Il Mia Casa chiede ripetutamente da 4 anni la approvazione di una “Legge Regionale Organica”, ma “questo Consiglio regionale”, nella seduta di ieri 30 luglio non ha inteso accogliere tale richiesta, e nemmeno l’ha inserita tra punti all’Ordine del Giorno della prossima seduta del 6 agosto, che sarà l’ultima seduta ordinaria prima della “pausa” estiva.

Eppure, è questo stesso Consiglio regionale, che “per favorire la ricostruzione”, ha istituito, con Legge Regionale n. 19 del 12 maggio 2010, l’Osservatorio sulla ricostruzione, e che, in ragione delle difficoltà e problematiche relative alla complessiva “governance” della ricostruzione post-terremoto, nella seduta del 19 ottobre 2010, istituisce una “Commissione Speciale regionale per la ricostruzione post-terremoto”, per monitorare, nelle aree colpite dal sisma del 6 aprile 2009, il processo di ricostruzione abitativo/infrastrutturale, sociale, culturale, economico e produttivo.

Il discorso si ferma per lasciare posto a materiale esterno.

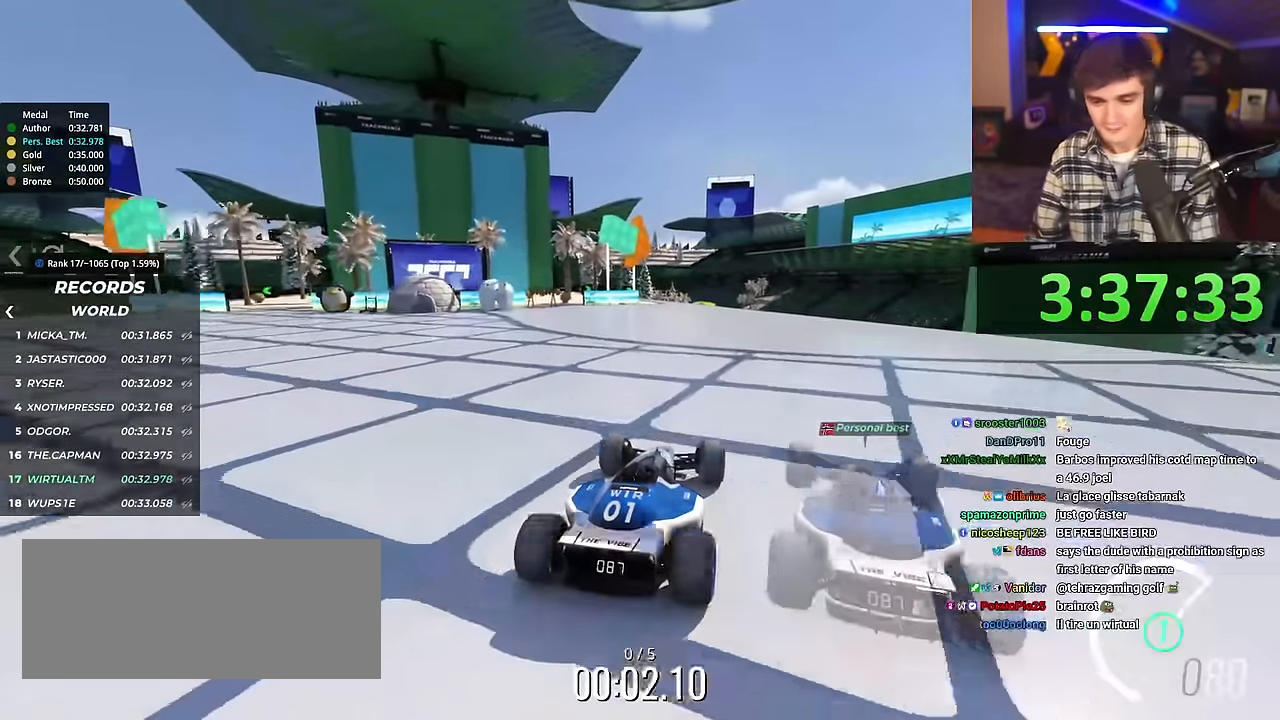
{"keys": ["up"], "events": []}
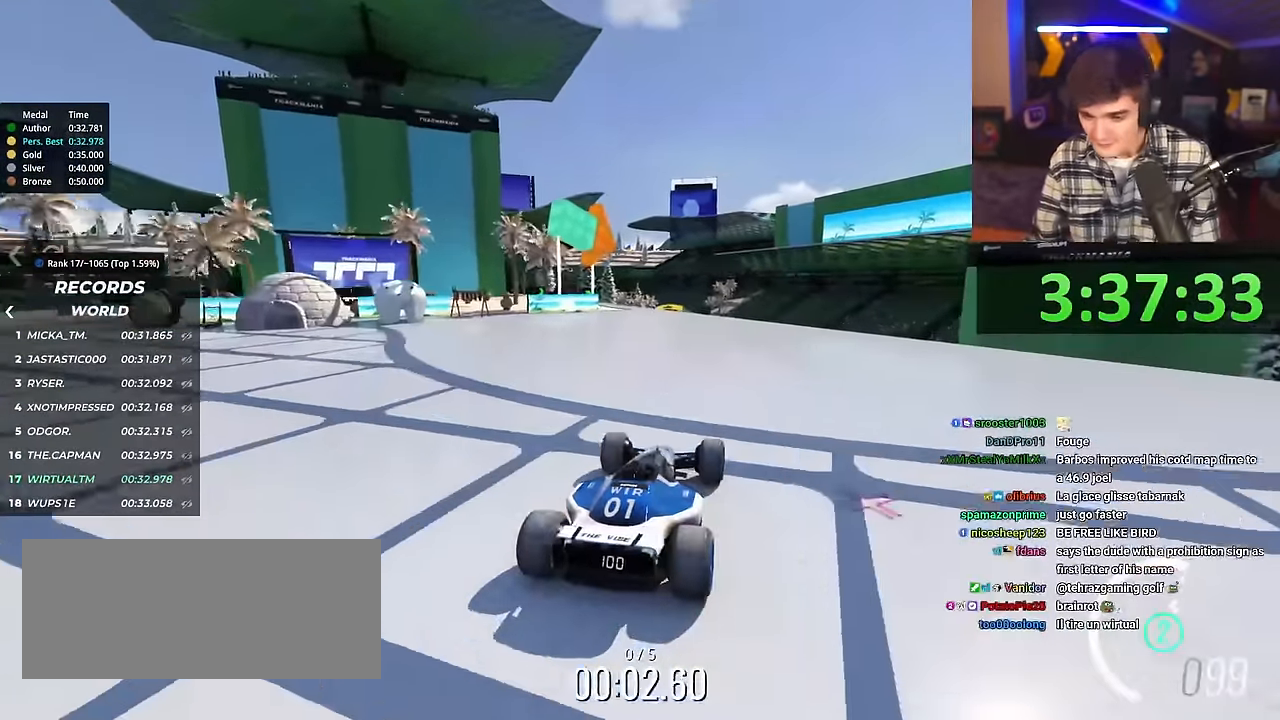
{"keys": ["up"], "events": []}
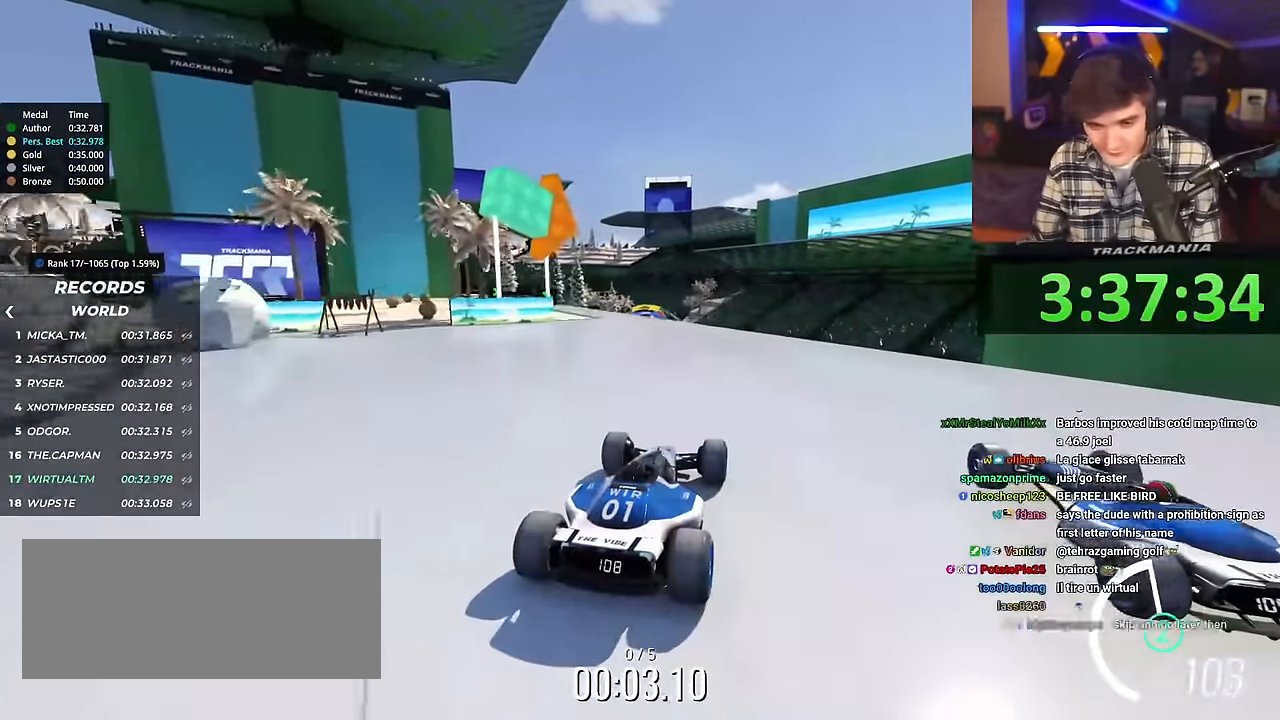
{"keys": ["left", "up"], "events": [[17, "left", "down"], [67, "left", "up"], [484, "left", "down"]]}
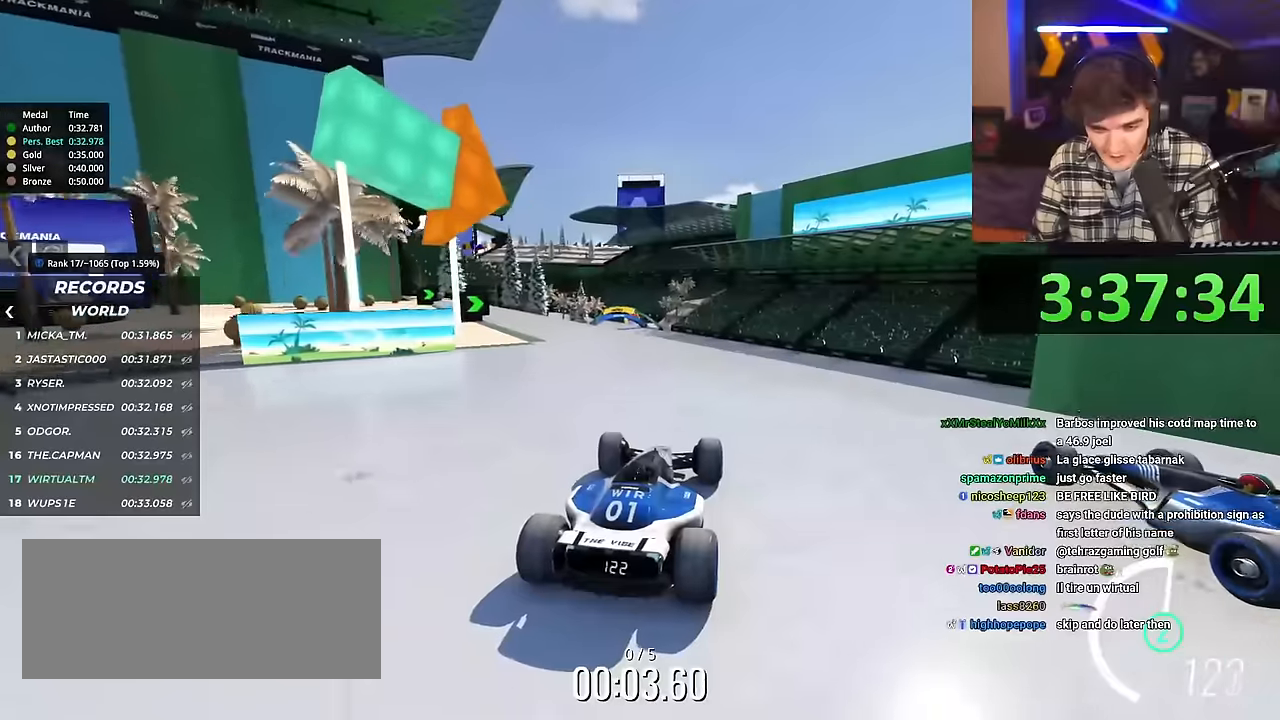
{"keys": ["right", "up"], "events": [[33, "left", "up"], [500, "right", "down"]]}
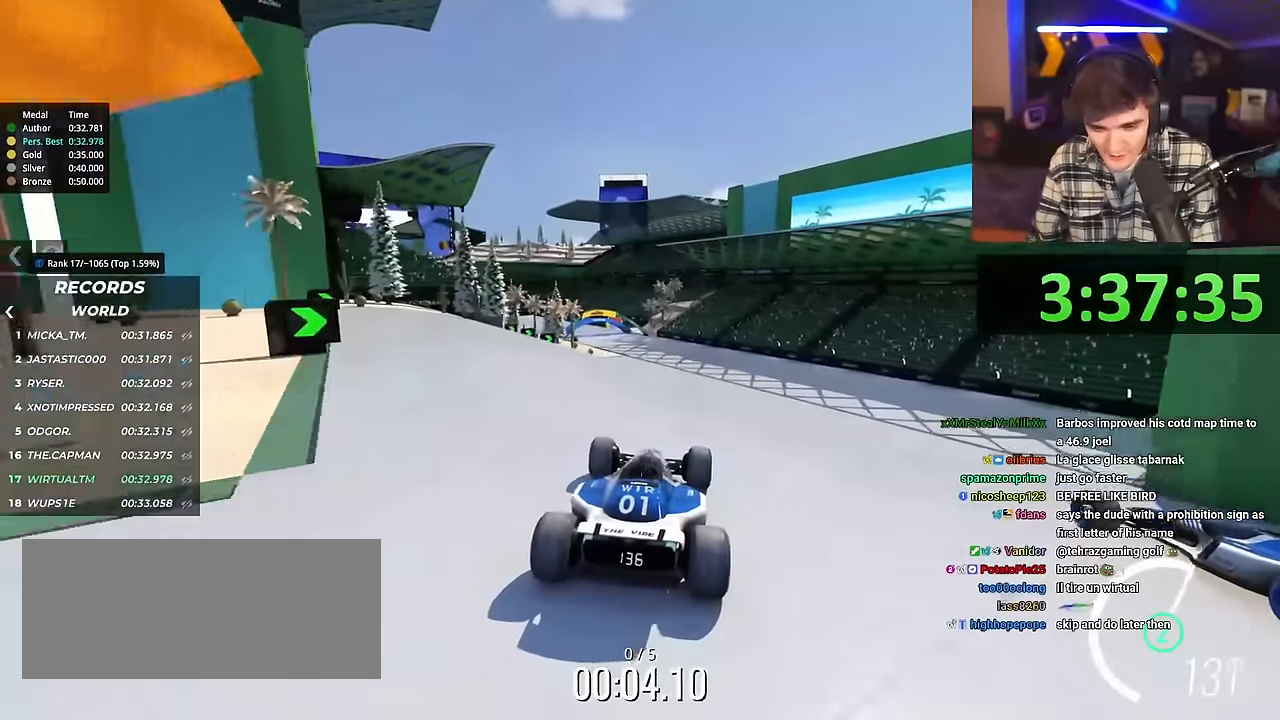
{"keys": ["up"], "events": [[50, "right", "up"]]}
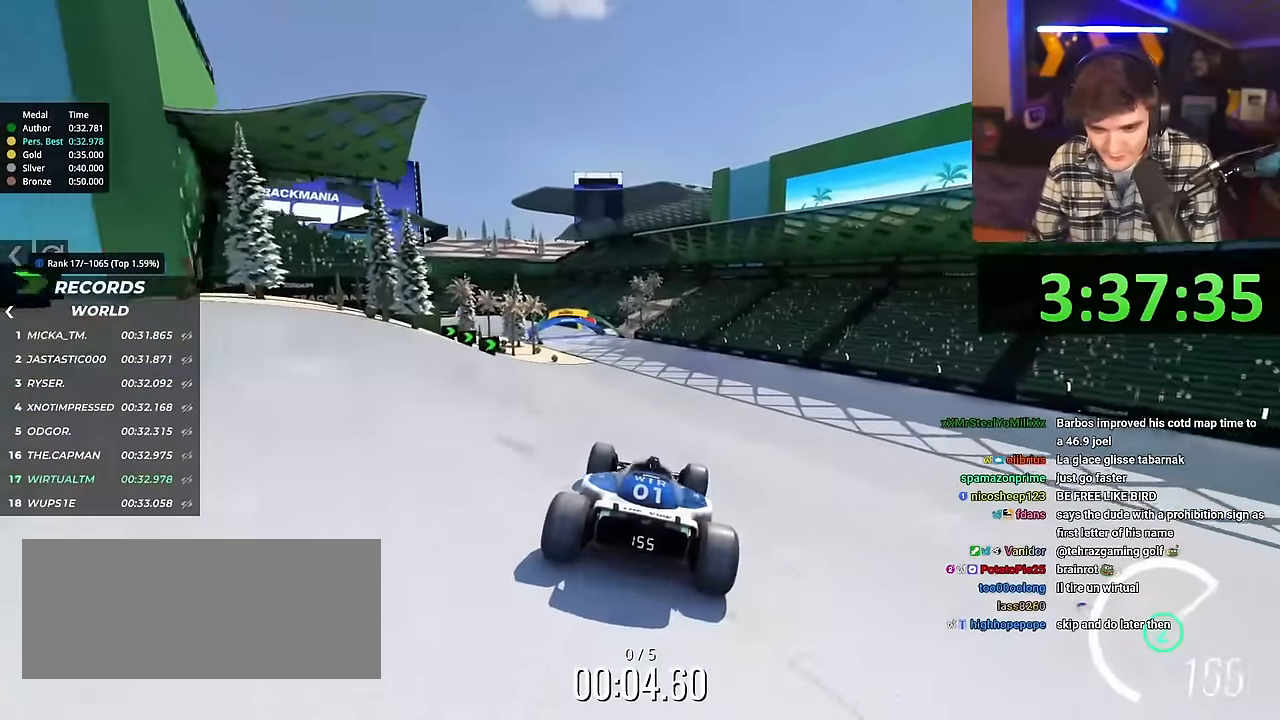
{"keys": ["left", "up"], "events": [[166, "left", "down"]]}
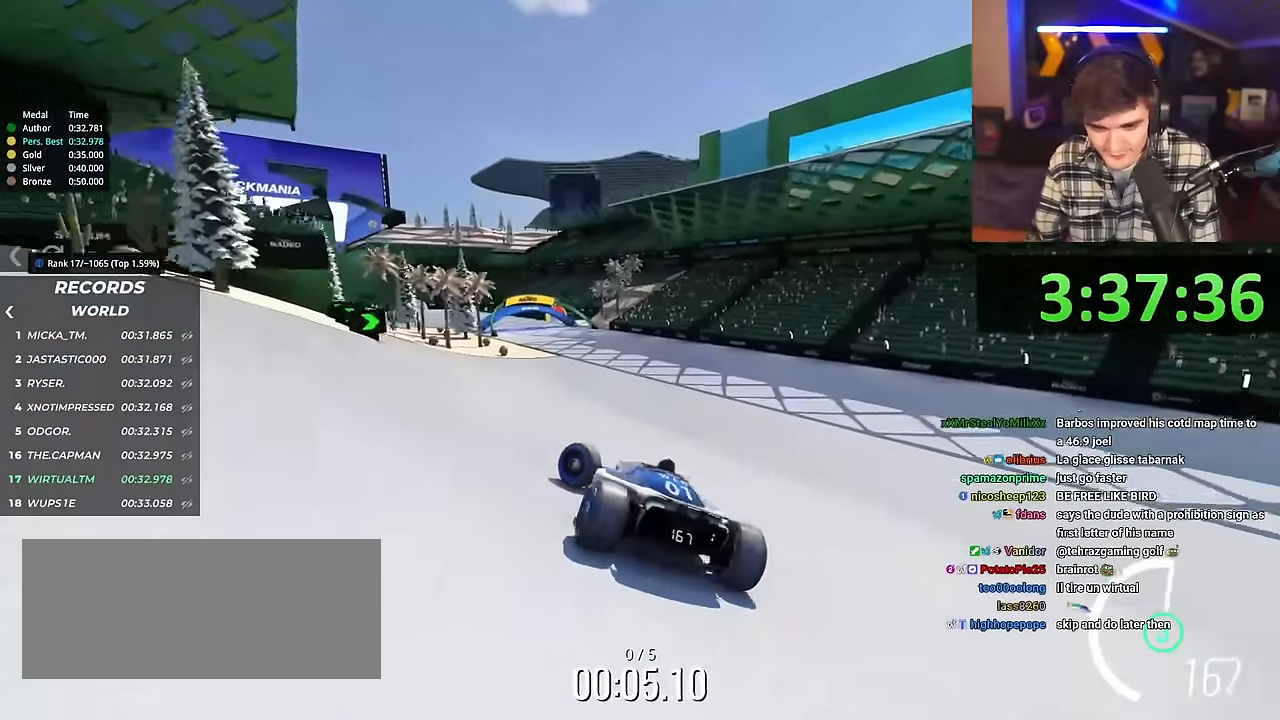
{"keys": ["right", "up"], "events": [[134, "left", "up"], [267, "right", "down"]]}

Ed è sempre questo medesimo Consiglio, che, convocato in seduta straordinaria il 28 maggio 2013 scorso per la “definizione della legislazione e del ruolo della Regione Abruzzo nella ricostruzione dei territori colpiti dal sisma del 6 aprile 2009”, ha approvato un documento unitario con il quale si impegna il Consiglio, il Presidente e la Giunta della Regione Abruzzo ad avviare l’iter di approvazione di una legge regionale, partendo dai testi già depositati nella Commissione Competente, attivando le consultazioni tese a raccogliere i più ampi contributi, le migliori metodologie ed a valorizzare al massimo i fattori della partecipazione pubblica”, demandando alla Commissione consiliare competente l’avvio immediato dei lavori di audizione, consultazione, confronto istituzionale ed elaborazione legislativa.

Ma, visti i deludenti risultati, sembra che il Consiglio regionale abbia operato “ob torto collo”, e forse soltanto perchè la Legge 7 agosto 2012, n. 134, al Capo X bis (Misure urgenti per la chiusura della gestione dell’emergenza determinatasi nella Regione Abruzzo a seguito del sisma del 6 aprile 2009, nonché per la ricostruzione, lo sviluppo ed il rilancio dei territori interessati) all’Art. 67-quater, IN ATTESA DELL’EMANAZIONE DI UNA ORGANICA LEGGE REGIONALE, stabilisce le misure urgenti per la ricostruzione, lo sviluppo ed il rilancio dei territori interessati ed elenca dettagliatamente gli obiettivi e le modalità della medesima ricostruzione.

Anche per questo, in attesa della Legge Regionale e dell’avvio effettivo della ricostruzione pesante, le famiglie ancora sfollate, continueranno a sostenere un “digiuno a rotazione”.